Gracias a todos aqui presentes e que acompanham este ato pelo Zoom, participantes dos observatórios, redes, publicações e muitos e muitos mais: uma comunidade que aprendemos a chamar de Fapol. Seguiremos extraindo do encontro com a sua diversidade, sua língua própria, efeitos de formação escandalosos.
O encontro que produz a Fapol é potente! Altera a língua própria no baile com a outra língua e seus diversos sotaques; produz significantes novos, neologismos cantados, infiltrando no campo freudiano o esforço de bem dizer a experiência da psicanálise. Esse esforço produz a cantilena que se ouve ao longe: o portunhol lacaniano. Produto original da babel latina na qual nos encontramos. A força da sua expressão relança a aposta da Fapol, o sonho de seus fundadores, do Bureau do qual hoje me despeço, do novo que está pronto para entrar no combate e o meu, desde que coloquei o pé nesta estrada. Junto com cada um de vocês, seguiremos seu canto!
Muchas gracias!
[1] Presidenta entrante da Federação Americana de Psicanálise da Orientação Lacaniana (FAPOL), Analista Membro da Escola (AME) pela Escola Brasileira de Psicanálise (EBP) e pela AMP.
[2] MILLER, J. O que é a Fundação do Campo Freudiano? – Texto inicialmente publicado como prefácio da revista Analytica, Paris, n. 44, 1986. Disponível em: https://fapol.org/institucional/campo-freudiano/.

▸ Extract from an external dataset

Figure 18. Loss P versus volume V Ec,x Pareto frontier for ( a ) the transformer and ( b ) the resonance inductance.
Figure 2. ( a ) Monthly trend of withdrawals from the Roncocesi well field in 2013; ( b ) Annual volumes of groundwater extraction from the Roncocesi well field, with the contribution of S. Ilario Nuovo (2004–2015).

[3] MILLER, J.-A. El banquete de los analistas. Buenos Aires: Paidós, 2011. p. 230.
[4] MILLER, J.-A. El ultimísimo Lacan. Buenos Aires: Paidós, 2014. p. 190.

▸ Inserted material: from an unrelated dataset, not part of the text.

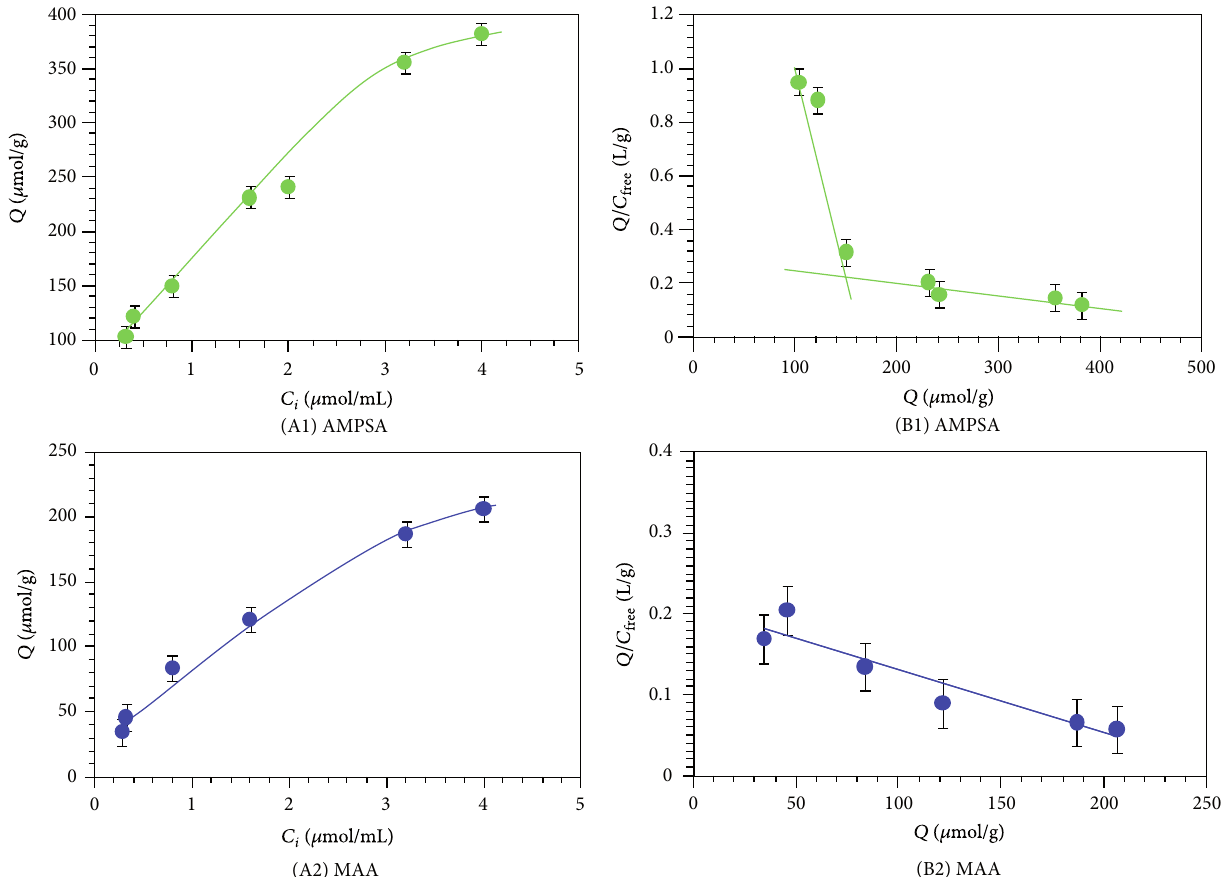
is the amount of LMG bound to 20.0mg of the 𝑄𝑄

[5] ALBERTI, C. Lo que puede el psicoanálisis. Virtualia, Revista Digital de la EOL, ano XVII, n. 42, mayo 2023. Disponível em: https://www.revistavirtualia.com/articulos/980/lo-que-puede-el-psicoanalisis/lo-que-puede-el-psicoanalisis
[6] MILLER, 2014, op. cit., p. 187.
[7] LAURENT, É. A interpretação: da escuta ao escrito. Correio, Revista Brasileira Internacional de Psicanálise, São Paulo, n. 87, p. 68, abr. 2022.
[8] LACAN, J. m. Sr.A. In: LACAN, J. Nos confins do seminário. São Paulo: Zahar, 2023. p. 73.